One Upon Light Review
One Upon Light is a new indie game that turns the idea of fears on it's head: while most games' enemies lurk in shadows and you find peace in the light areas, a freak accident at a laboratory results in our protagonist suffering a sudden death if he spends more than a second in the light. The stark, monochromatic world makes you genuinely fear the light as you press forward, trying to find your way through the destroyed facility to try to figure out what happened to you and hopefully fix it.
Gameplay is a cross between basic puzzles and precise timing, often requiring a bit of luck. Completing a level results in obtaining another scrap of a notebook that either introduces a new mechanic or tell a snippet of the story. These articles are headlines only, sadly, so the story never gets a chance to go terribly deep.

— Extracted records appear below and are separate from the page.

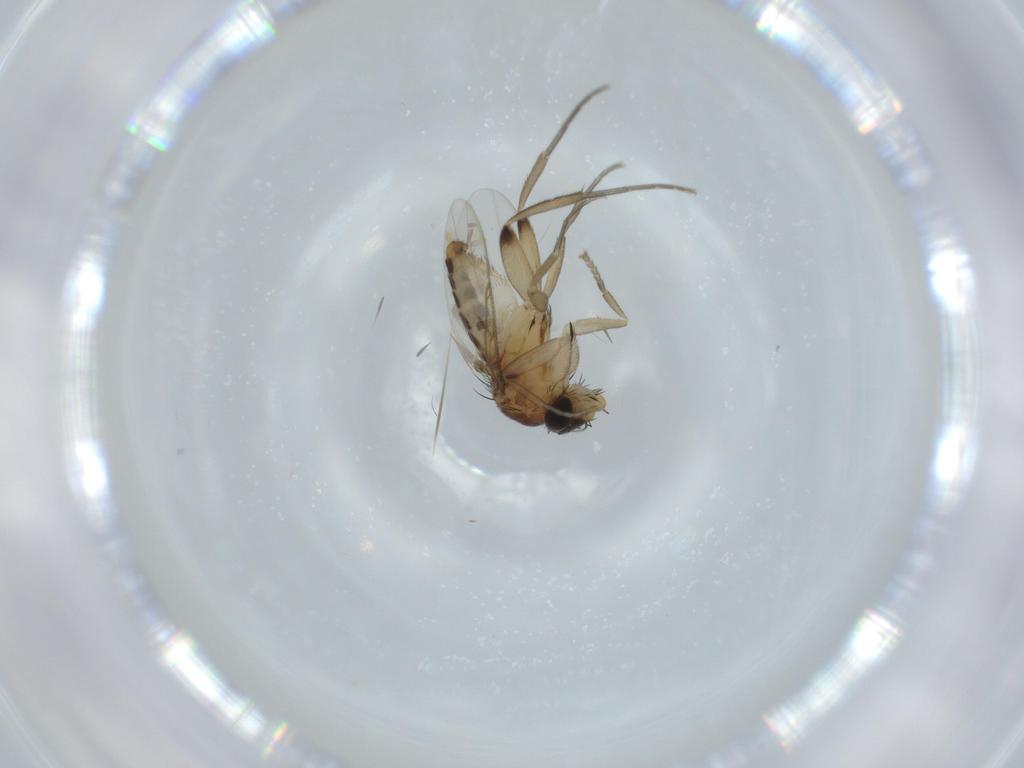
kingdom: Animalia
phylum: Arthropoda
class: Insecta
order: Diptera
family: Phoridae
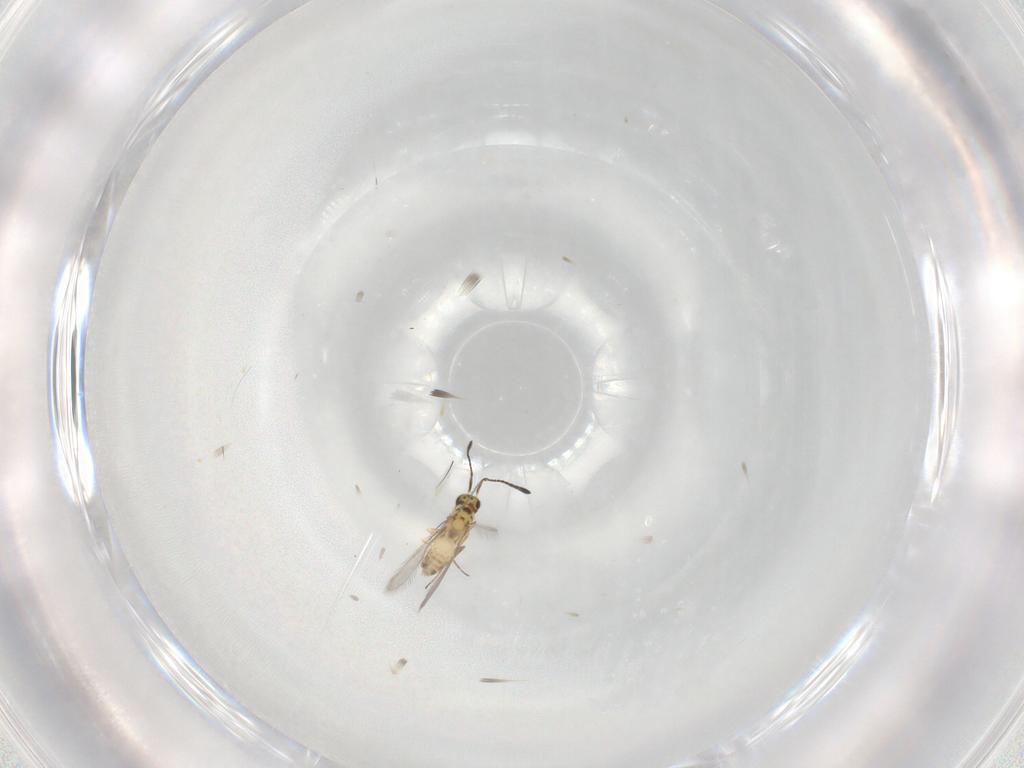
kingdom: Animalia
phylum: Arthropoda
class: Insecta
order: Hymenoptera
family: Mymaridae
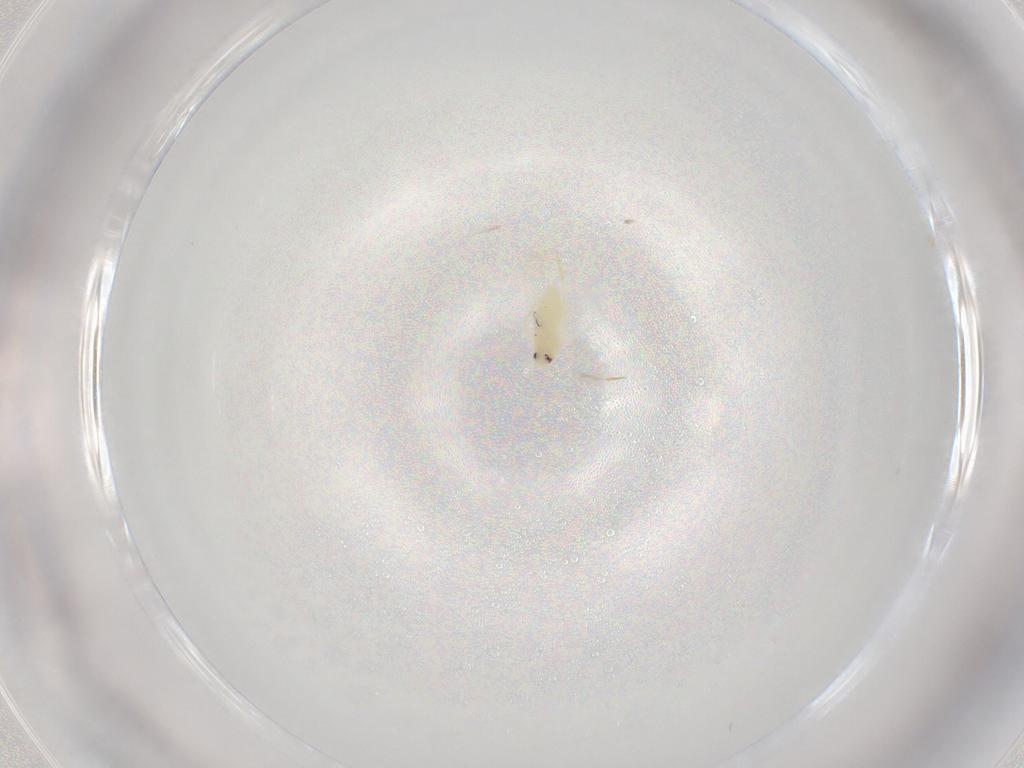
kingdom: Animalia
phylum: Arthropoda
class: Insecta
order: Hemiptera
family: Aleyrodidae
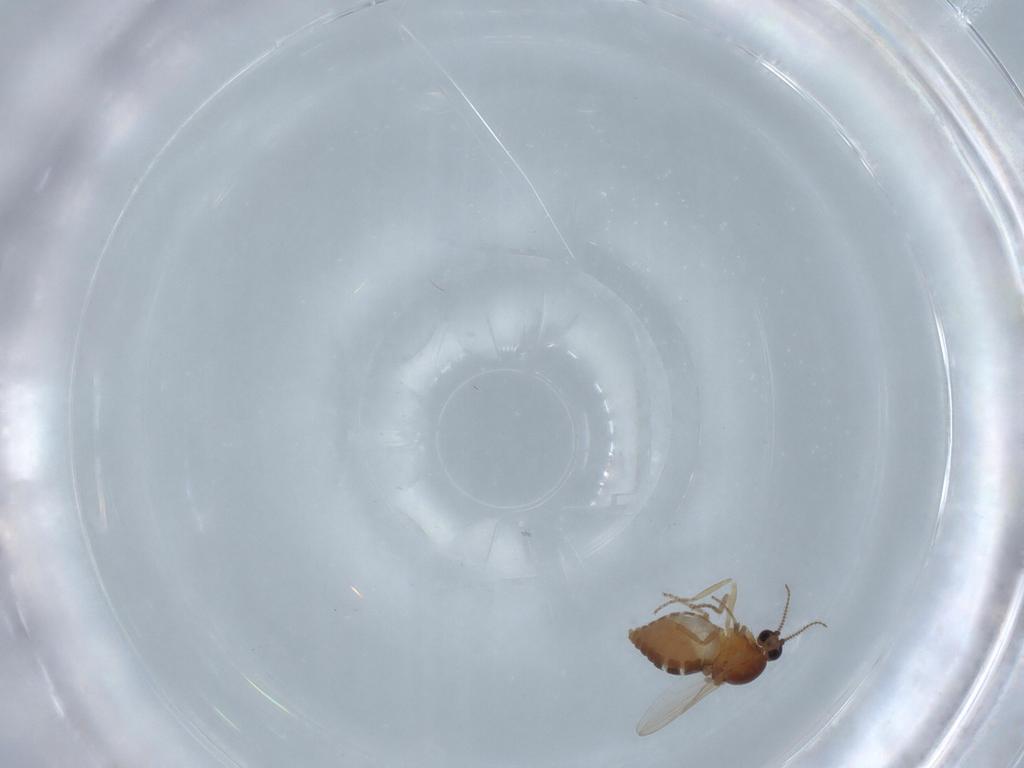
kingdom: Animalia
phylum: Arthropoda
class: Insecta
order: Diptera
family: Ceratopogonidae
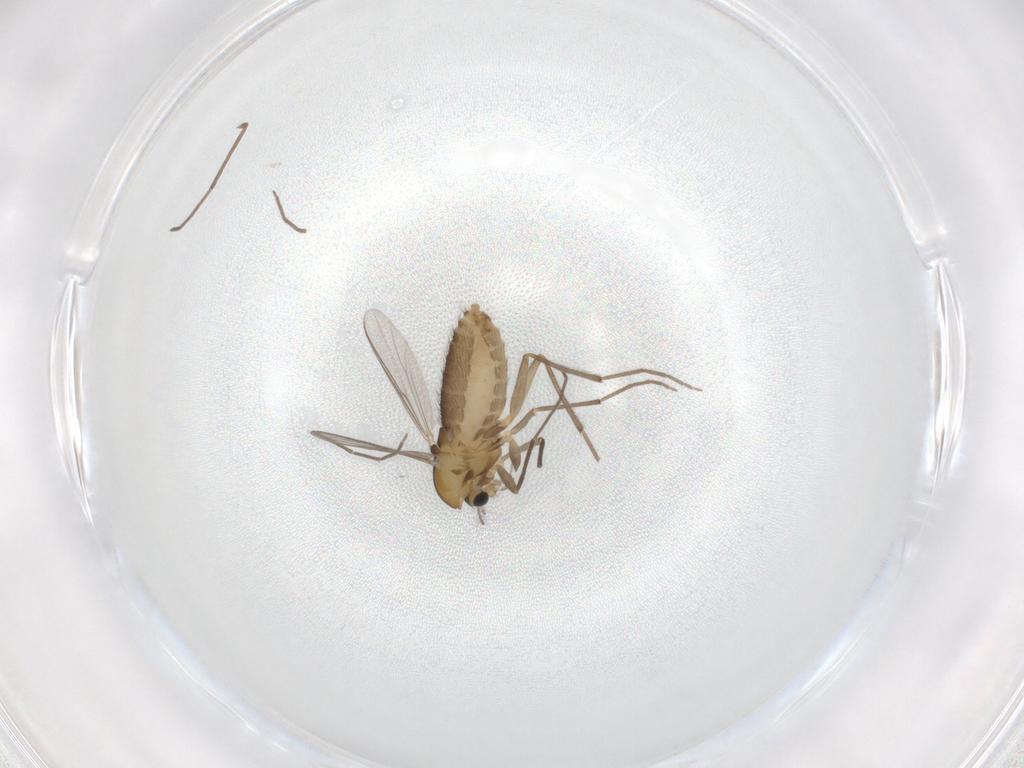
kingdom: Animalia
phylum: Arthropoda
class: Insecta
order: Diptera
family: Chironomidae
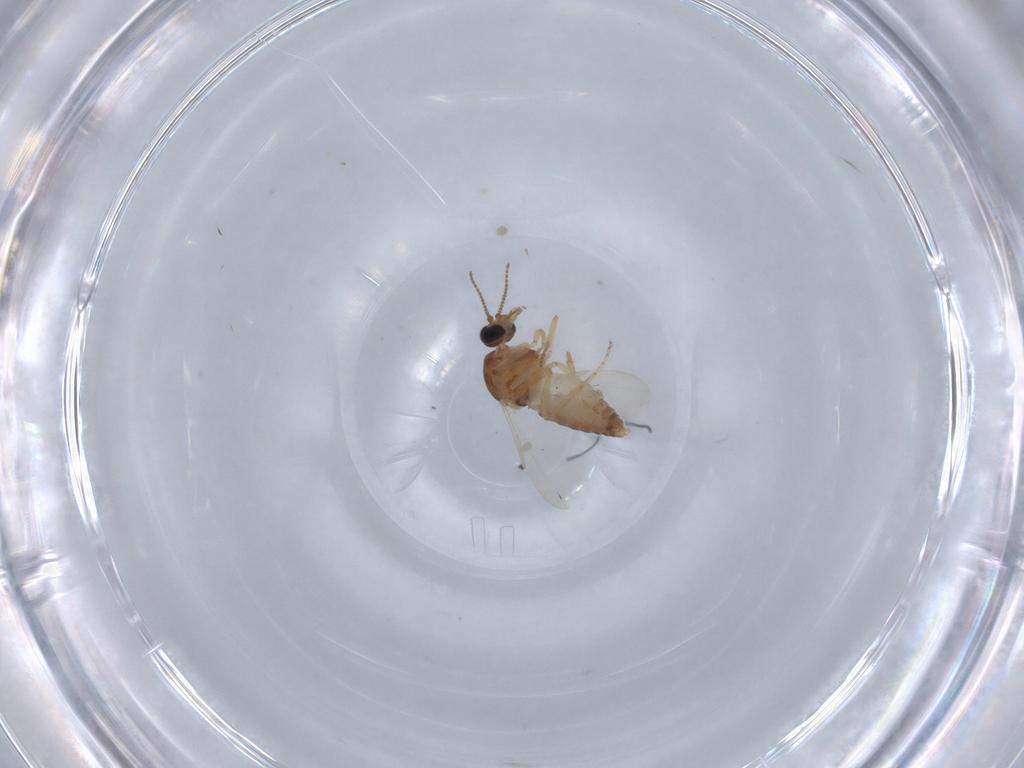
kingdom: Animalia
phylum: Arthropoda
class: Insecta
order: Diptera
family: Ceratopogonidae
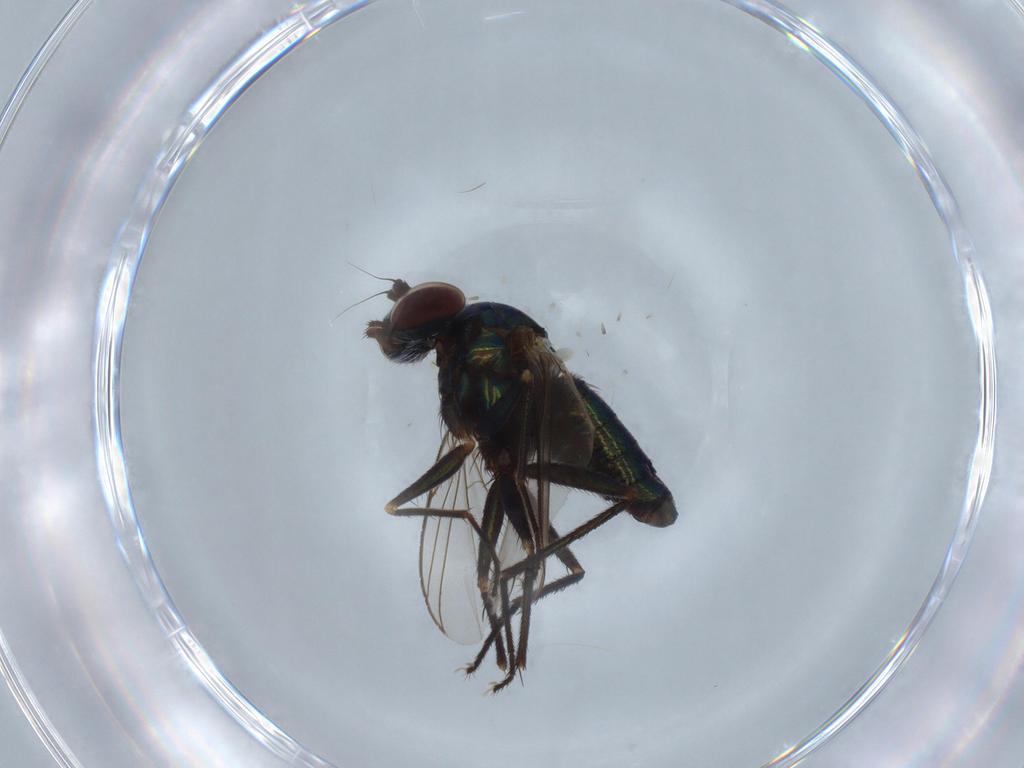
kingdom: Animalia
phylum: Arthropoda
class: Insecta
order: Diptera
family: Dolichopodidae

While the simple top down, black-and-white graphics lend well to the story and core mechanic, they to lean toward mundane at times. There are not too many ways you can design a broken down laboratory in greyscale, so the world kind of muddles together. New mechanics, such as a device that lets you save a shadow on the floor, or strange materials that disappear in the dark, continue to enhance the experience, but I personally got frustrated by trial and error. Many times, I found myself at a branching path, a maze of ways to go, that must be completed in a particular order with no indication of where to start. Death occurs when you get in the light. At times, you have to skirt the light, spending a split second in it. It's risky, but at times the only way to proceed. The death animation surely and subtly slows down the protagonist, and the timing-based puzzles that require near-death skirting the light become frustrating as you die time after time. Find yourself missing a time window, and you can't get back to the switch, causing a forced death. Twice during playthrough I also found myself victim of an atrocious checkpoint system, making me redo two or three puzzles with our plodding protagonist just to get back to the same place and die again. I'd have rather had the story or mechanics add a rewind button to go back where I want rather than pull that one crate across the room again.
These critiques aside, One Upon Light does what it sets out to do well. A fresh take on the puzzle genre, mixing in a bit of story and the tension of a horror game, Once Upon Light weaves a short, thrilling tale. Even though the story is sparse, there is enough there to keep you intrigued. More variety would have been nice, but it would have detracted from the overall atmosphere. A rewind or run button would be great, but might kill the immersion as well. Basically, my main gripes for the game are ones that would change the essence of the game, so kudos to the developers for nailing the feel they were going for.
One Upon Light sticks to the shadows. Without a huge advertizing budget, it could slip through the cracks. Anyone who likes puzzles or a bit of tension in their entertainment may want to shine a light this way...wait...that's bad. Cover it up...wait...umm....well, you understand. Play it!
A copy of the game was provided by the developer for review. It can be purchased on PS4 for $11.99.